Missed opportunities for peace


David Barnett

written 5 November 1995

Looking back, one may discern missed opportunities for entering a road to peace. The P.L.O. was in disarray after the Lebanon invasion in 1982, and again after the expulsion of Iraqi forces from Kuwait in 1991. These were times to press forward with plans for autonomy in the territories. For the truth is that peace is made face-to-face by the people - by shopkeepers and their customers. Politics get in the way. Politics are about control of coercive forces. The P.L.O. knows only about power politics. The people have a surfeit of "authorities" controlling their lives.

But the opportunities were missed. Instead, the P.L.O. was rebuilt with the help of the "friends" of peace. Perhaps Rabin misunderstood the nature of this last opportunity. After all, his career was chiefly political. He understood politicians and power plays. Naturally he would think in terms of political leaders. But the store owners regard them as a nuisance at best.

Politics are like war - they cannot create, only curtail and destroy. And just as cessation of war does not guarantee peace and rebuilding (but is a prerequisite), so removal of interference and coercion from one source does not guarantee autonomy and freedom. Autonomy and freedom must be cultivated from within.

Recall that modern Israel was a country long before the British withdrew in 1948. The yishuv had built all the infrastructure and institutions of a country in the face of discouragement from the British rulers. Israel was less granted independence than she took it. So it must be with Palestinian Arab autonomy. It is not within our gift. What is within our gift is to minimise coercive interference in their lives. But there is a price. They must take responsibility for those amongst them who would do us harm. And if they will not then expect us to defend ourselves as cheaply as possible.

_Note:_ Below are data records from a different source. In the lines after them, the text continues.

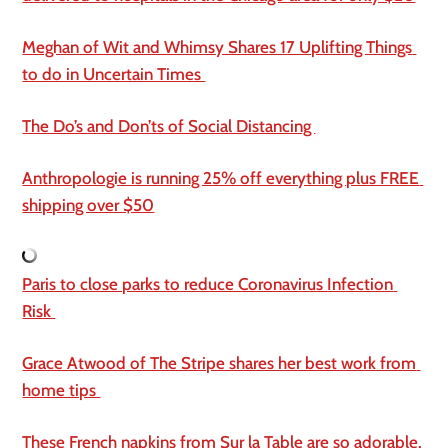
Meghan of Wit and Whimsy Shares 17 Uplifting Things 
to do in Uncertain Times 
The Do’s and Don’ts of Social Distancing 
Anthropologie is running 25% off everything plus FREE 
shipping over $50
Paris to close parks to reduce Coronavirus Infection 
Risk 
Grace Atwood of The Stripe shares her best work from 
home tips 
These French napkins from Sur la Table are so adorable.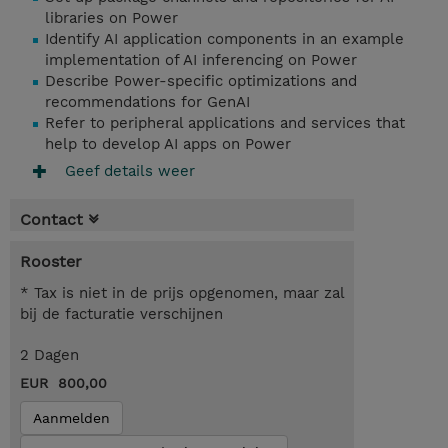
libraries on Power
Identify AI application components in an example
implementation of AI inferencing on Power
Describe Power-specific optimizations and
recommendations for GenAI
Refer to peripheral applications and services that
help to develop AI apps on Power
Geef details weer
Contact
Rooster
* Tax is niet in de prijs opgenomen, maar zal
bij de facturatie verschijnen
2 Dagen
EUR 800,00
Aanmelden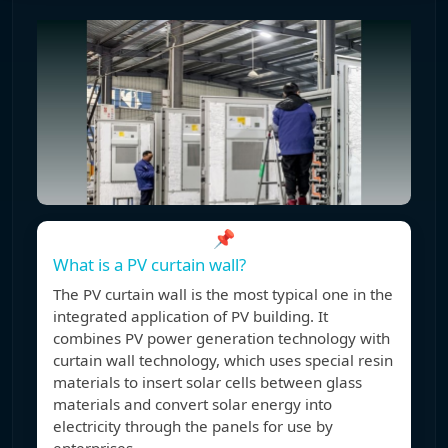
📌
What is a PV curtain wall?
The PV curtain wall is the most typical one in the
integrated application of PV building. It
combines PV power generation technology with
curtain wall technology, which uses special resin
materials to insert solar cells between glass
materials and convert solar energy into
electricity through the panels for use by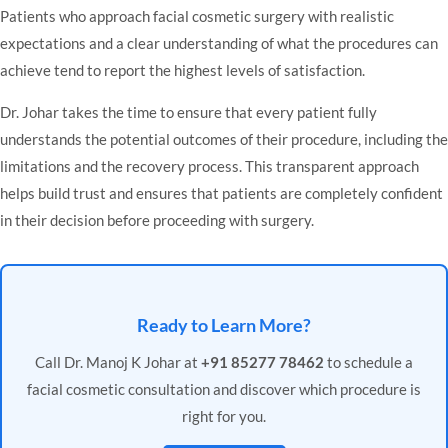
Patients who approach facial cosmetic surgery with realistic
expectations and a clear understanding of what the procedures can
achieve tend to report the highest levels of satisfaction.
Dr. Johar takes the time to ensure that every patient fully
understands the potential outcomes of their procedure, including the
limitations and the recovery process. This transparent approach
helps build trust and ensures that patients are completely confident
in their decision before proceeding with surgery.
Ready to Learn More?
Call Dr. Manoj K Johar at
+91 85277 78462
to schedule a
facial cosmetic consultation and discover which procedure is
right for you.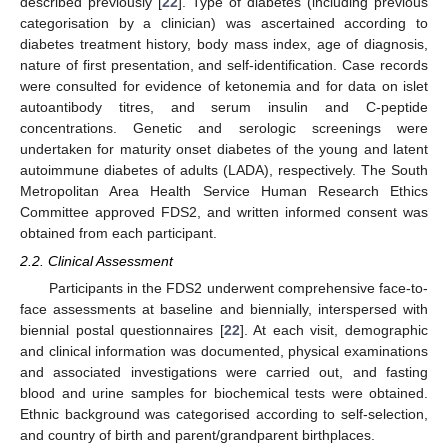
described previously [
22
]. Type of diabetes (including previous
categorisation by a clinician) was ascertained according to
diabetes treatment history, body mass index, age of diagnosis,
nature of first presentation, and self-identification. Case records
were consulted for evidence of ketonemia and for data on islet
autoantibody titres, and serum insulin and C-peptide
concentrations. Genetic and serologic screenings were
undertaken for maturity onset diabetes of the young and latent
autoimmune diabetes of adults (LADA), respectively. The South
Metropolitan Area Health Service Human Research Ethics
Committee approved FDS2, and written informed consent was
obtained from each participant.
2.2. Clinical Assessment
Participants in the FDS2 underwent comprehensive face-to-
face assessments at baseline and biennially, interspersed with
biennial postal questionnaires [
22
]. At each visit, demographic
and clinical information was documented, physical examinations
and associated investigations were carried out, and fasting
blood and urine samples for biochemical tests were obtained.
Ethnic background was categorised according to self-selection,
and country of birth and parent/grandparent birthplaces.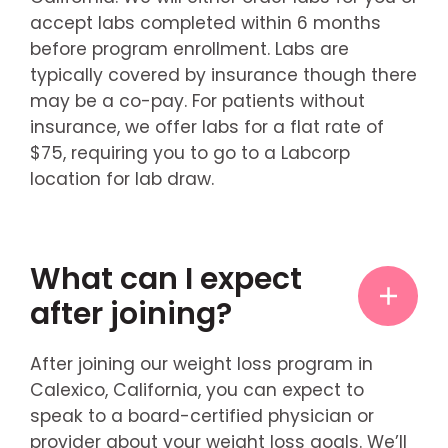
accept labs completed within 6 months
before program enrollment. Labs are
typically covered by insurance though there
may be a co-pay. For patients without
insurance, we offer labs for a flat rate of
$75, requiring you to go to a Labcorp
location for lab draw.
What can I expect
after joining?
After joining our weight loss program in
Calexico, California, you can expect to
speak to a board-certified physician or
provider about your weight loss goals. We’ll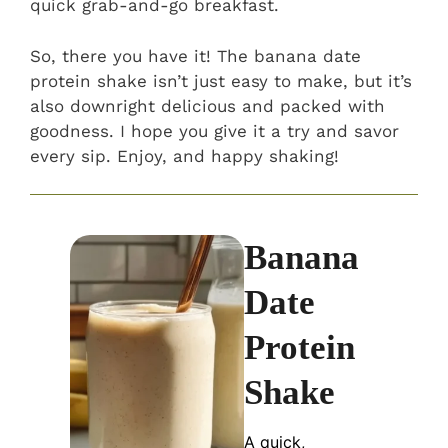
quick grab-and-go breakfast.
So, there you have it! The banana date
protein shake isn’t just easy to make, but it’s
also downright delicious and packed with
goodness. I hope you give it a try and savor
every sip. Enjoy, and happy shaking!
Banana
Date
Protein
Shake
A quick,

There were those who saw promise in the "Jericho and Gaza first" policy. I was one. I expected that Arafat would make a mess of it because he is a corrupt authoritarian. That would not have mattered because Arafat could be replaced easily by something more real. Jericho could have been a model of peaceful democratic development without too much trouble because it was already fairly peaceful. Once peaceful autonomy was established there, extension would be rational and desirable.

But the headlong rush to hand power in all the territories to the P.L.O. without any evidence of even good intentions, let alone the ability to produce the rule of law, is dangerous folly.